I cut off the tops and replant the bottoms leaving the pruned stems in the ground as well. The pruned stems grow new shoots, but this is not the problem. The problem is where the new shoot are growing from.

Most stems I have are predictable as to where the new growth will be after pruning it. Usually, with other stem plants, new buds will form at the node where I cut it and also in other places, but almost always at the node where it is pruned.
But with Myriophyllum mattogrossense new shoots seem to grow in randomly at different locations on the stem and not usually at the point where I cut it.

*Any tips to create new grow where I cut it? 
Maybe I have to cut at a different location to get predicable growth?
Perhaps I need sharper scissors? Who knows ?*

I love this plant, but it is very difficult to shape despite it's ridiculously fast growth rate.


----------



## Algae Beater (Apr 21, 2010)

whenever pruning stem plants, you encourage horizontal growth. any cut releases a specific plant hormone from the cell wall that causes meristematic tissues to grow again. so anytime you make a cut to a stem you have the potential for several new stems to form. this is the same principle you use with a hedge in your garden. cutting vertical growth = thicker hedge.


----------



## AquaSox (Jun 9, 2010)

Algae Beater said:


> whenever pruning stem plants, you encourage horizontal growth. any cut releases a specific plant hormone from the cell wall that causes meristematic tissues to grow again. so anytime you make a cut to a stem you have the potential for several new stems to form. this is the same principle you use with a hedge in your garden. cutting vertical growth = thicker hedge.

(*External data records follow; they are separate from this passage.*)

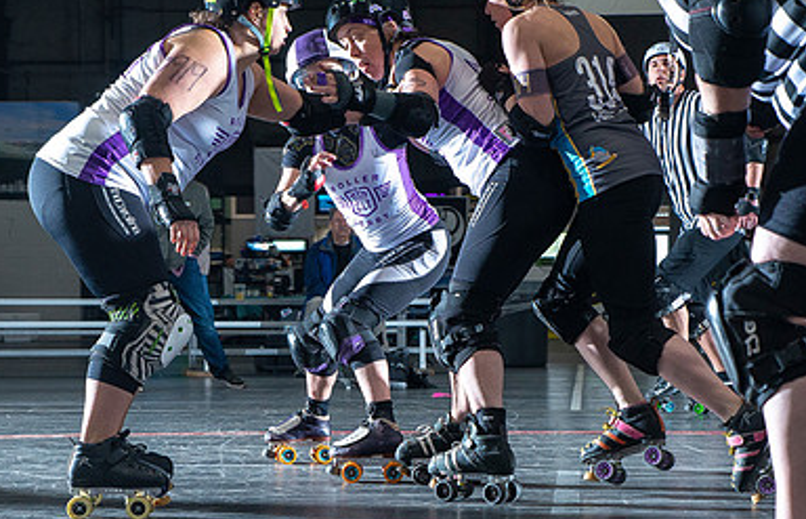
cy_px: 423
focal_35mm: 94
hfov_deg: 21.9
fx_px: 2082
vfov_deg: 14.1
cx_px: 394
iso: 800
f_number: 7.1
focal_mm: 50
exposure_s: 1/160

The problem is not getting the plant to look fuller after pruning....it does this by forming more side-shoots. It's just that the growth does not usually occur where I trim the plant. This makes it very difficult to shape several stems like a hedge.


----------



## Algae Beater (Apr 21, 2010)

that is unusual, what type/how much lighting are you using? describe your system to me


----------



## AquaSox (Jun 9, 2010)

*38 gallon:*


2x39 W Hagen Glo T5 HO (6700 K) suspended 2 inches above tank @ 7.5 hours/ day
Pressurized CO2 2.5 bps with inline reactor @ 25 ppm (drop checker)
Ferts: EI Dosing

Do you have this plant?


----------



## Algae Beater (Apr 21, 2010)

dont have the plant, but i do have close relative in the Myriophyllum family ... i would think everything seems okay ... very strange


----------



## AquaSox (Jun 9, 2010)

I've was running a PC fixture with similar wattage about 2 weeks ago, but the T5 HO presumably has more PAR as the plants are growing much, much faster...it definitley is higher on the lumen scale. Maybe the Hagen GLO will alleviate the problem.

Perhaps there wasn't enough PAR when I was trimming the plants before....only time will tell.


----------